OBJECTIVE 1 :: Quote verbatim the passage of the forum question on ranking and unranking combinations with replacement that opens with the words containing "The goal is" and closes with "sub size) size.".
OBJECTIVE 2 :: Write a continuation of the forum question on ranking and unranking combinations with replacement, beginning right after its last sentence.

SOURCE EXTRACT ::
+ + + + + + +

Defining a List of Strings, be able to find the Ranking and Unranking of Combinations with replacement

Question

Goal

The goal is to produce an encoding of lexicographical combinations with replacements from a list of Strings. Without having to produce the entire Set of subsets. To work for a large k (combination sub size) size.

In this way, for any given combination we can produce an index of combination size. With that known index and size, we can also then produce the combination back out.

Preferred k = 10; But a k = 20 would be awesome, but I definitely could settle for max k = 6;

Desired Outcome

///items : Are the List of Strings  
///combSize : The desired/known size of the combination  
///rank : The combinations index in the lexicographical ordering  
`List<String> unRankCombinations(List<String> items, int combSize, int rank)`

///items : Are the List of Strings  
///combination : The desired combination to find the index for  
`int rankOfCombination(List<String> items, List<String> combination)`

///items : An example of a possible list of Strings to encode/decode  
`List<String> someItems = ['today', 'tomorrow', 'some-days', 'never_days', 'always', 'somewhere', 'some place', 'nowhere'];`

Examples:

`unRankCombinations(someItems, 3, z)` returns `['today', 'tomorrow', 'some-days']`  
then  
`rankOfCombination(someItems, ['today', 'tomorrow', 'some-days'])` returns `z`  

`unRankCombinations(someItems, 7, x)` returns `['today', 'today', 'today', 'never_days', 'always', 'somewhere', 'some place']`  
then  
`rankOfCombination(someItems, ['today', 'today', 'today', 'never_days', 'always', 'somewhere', 'some place'])` returns `x`

Where z and x are the index of the combination in the lex
Of course the lists need to be lexicographically sorted for it to work, this is just an example

Comments

I have desperately been trying to solve this problem for three weeks and can't get anywhere with it. I am just not getting the idea in my head and I can't seem to put the pieces together to create the functions.

+ + + + + + +

RECORDS SHOWN ::

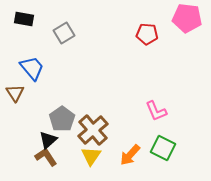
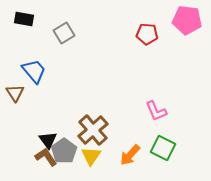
pink pentagon: moved 2 px down
blue trapezoid: moved 2 px right, 3 px down
gray pentagon: moved 2 px right, 32 px down
black triangle: rotated 24 degrees counterclockwise
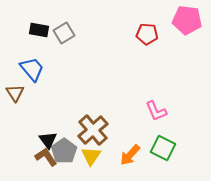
black rectangle: moved 15 px right, 11 px down
blue trapezoid: moved 2 px left, 2 px up
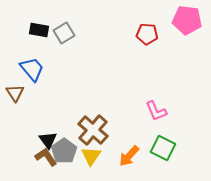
brown cross: rotated 8 degrees counterclockwise
orange arrow: moved 1 px left, 1 px down
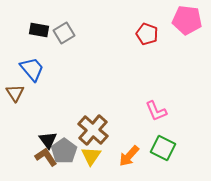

+ + + + + + +

WRITTEN RESPONSE 1 ::
The goal is to produce an encoding of lexicographical combinations with replacements from a list of Strings. Without having to produce the entire Set of subsets. To work for a large k (combination sub size) size.

WRITTEN RESPONSE 2 ::
Based on my readings from the below references:

Combinations are easy to rank due to there being a bijection. Due to the lexicographical ordering, the combinations can represent a Macaulay representation of n. And that every N can be written in exactly one way as a sum of k binomial coefficients of the given form.

Partial solution

Python Library : More Itertools

Has an unrank function nth_combination(iterable, r, index) which seems works but is not useful without the second function to find the inverse. Must also be converted to support List in Dart.

This is a Python function takes three arguments: an iterable object (such as a list or tuple), an integer r representing the length of the subsequences to be selected from the iterable, and an integer index representing the lexicographic index of the desired subsequence.

The function returns a tuple containing the subsequence of length r at the index position in the set of all possible subsequences of length r of the input iterable.

The function first converts the iterable to a tuple and determines its length n. If r is less than zero or greater than n, a ValueError is raised.

Next, the function calculates the total number of possible combinations of r elements from the iterable using the formula for combinations: n choose r. This is done using a loop that calculates the product of a sequence of decreasing fractions, and is equivalent to the binomial coefficient formula:

c = (n choose k) = n! / (k! * (n - k)!)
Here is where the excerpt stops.